Written exercise — Rewrite all of the lines below, substituting "continuous" for each occurrence of "solid" and changing nothing else. Omit the pictures.

Records supplied —

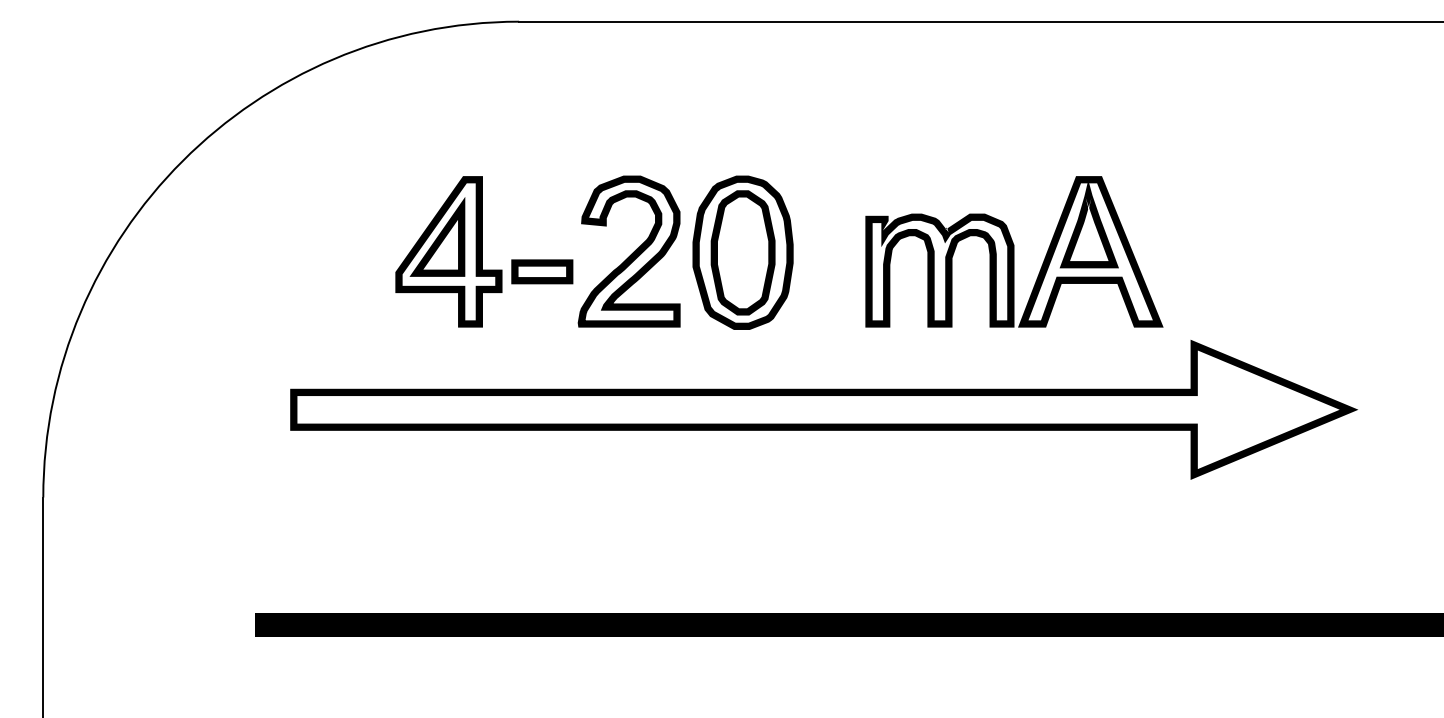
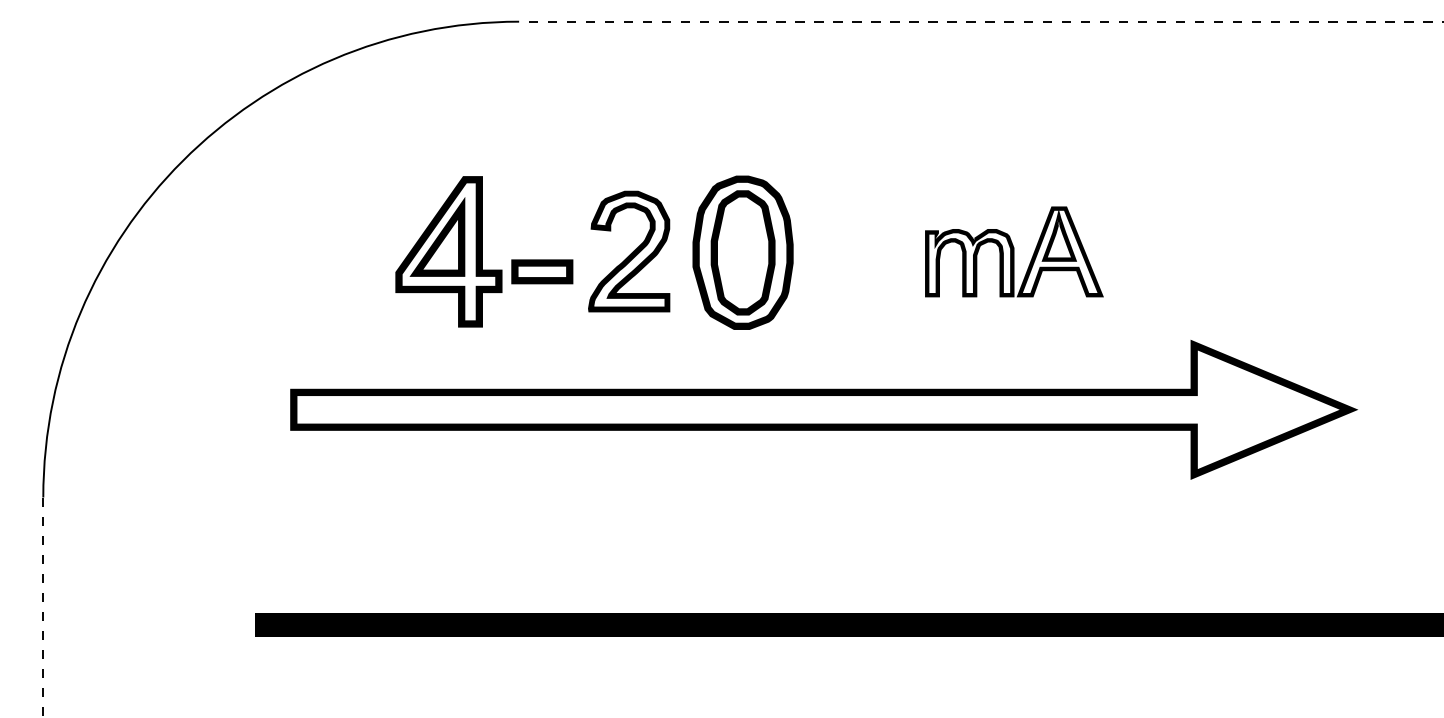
line at (980, 21): solid -> dashed
part at (628, 251) size: 104x153 px -> 83x123 px
part at (1014, 251) size: 299x152 px -> 179x92 px
line at (43, 607): solid -> dashed
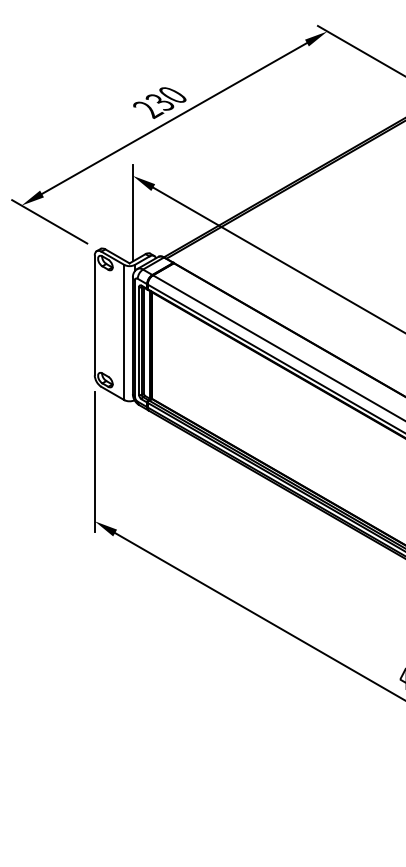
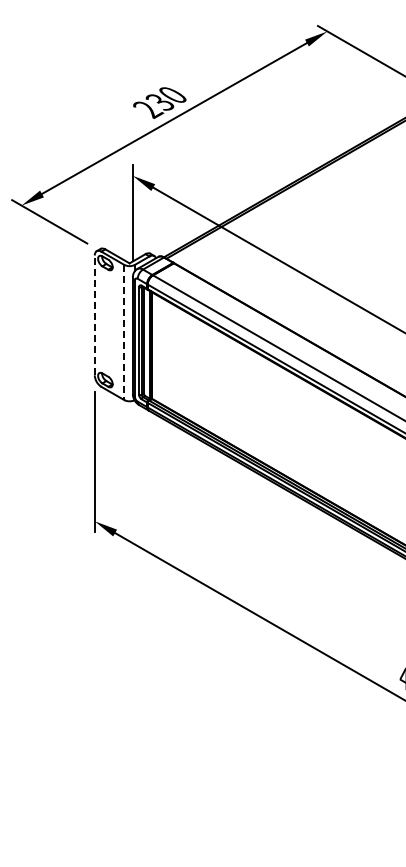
line at (94, 315): solid -> dashed
line at (124, 332): solid -> dashed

Answer to the problem —
line at (980, 21): continuous -> dashed
part at (628, 251) size: 104x153 px -> 83x123 px
part at (1014, 251) size: 299x152 px -> 179x92 px
line at (43, 607): continuous -> dashed
line at (94, 315): continuous -> dashed
line at (124, 332): continuous -> dashed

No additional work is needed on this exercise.